To help wheelchair users on and off trains, a bridge plate is used for high platforms, and mobile lifts for low level platforms. You will then have the option to stay in your wheelchair, or transfer to an accessible seat with your wheelchair stored closeby. Amtrak advise that wheelchair users request assistance on booking, or alternatively arrive at the station as early as possible.
Public Transport and Accessibility in the U.K.
In the U.K., the Disability Discrimination Act sets standards for all forms of public transport. Since 2001, U.K. public buses are accessible, including low floor buses with access ramps. The U.K.-wide coach service National Express is currently working with the Department for Transport on providing wheelchair accessible vehicles, and they provide a list of current accessible routes. There is a Disabled Persons Travel Helpline for enquiries – National Express asks for 24 hours notice of any assistance required.
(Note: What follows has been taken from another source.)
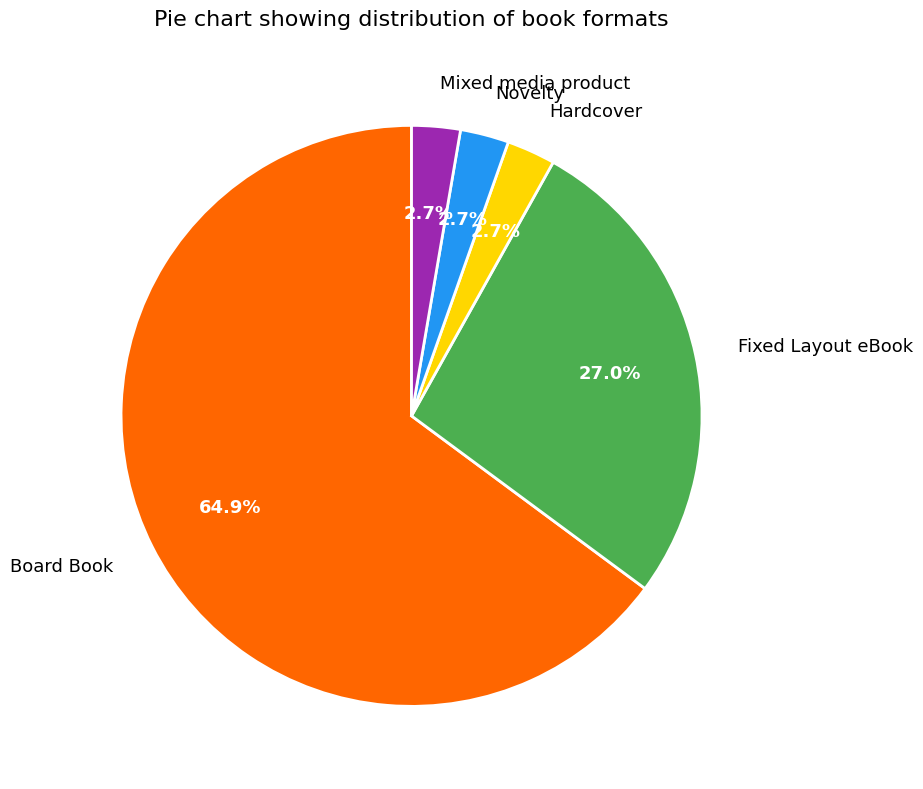

What percentage is the Hardcover slice, to the nearest percent?

3%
All trains in the U.K. were made accessible in 2004, but will not be fully compliant until 2040. Typically, trains have a limited number of wheelchair spaces, and National Rail advise booking in advance. Not all train stations are accessible to wheelchair users; most larger stations are, but smaller stations cannot guarantee accessibility and are not always manned by staff – reducing the chances of assistance. In most stations, assistance is provided and station staff should help wheelchair users to get on or off the train, via a ramp.
In summary, both the U.K. and the U.S. are working towards greater accessibility on public transport for wheelchair users, with better facilities and wheelchair accessible vehicles. It is always advised to contact the travel provider in advance of your journey to discuss any special requirements, allowing time for preparation if needed.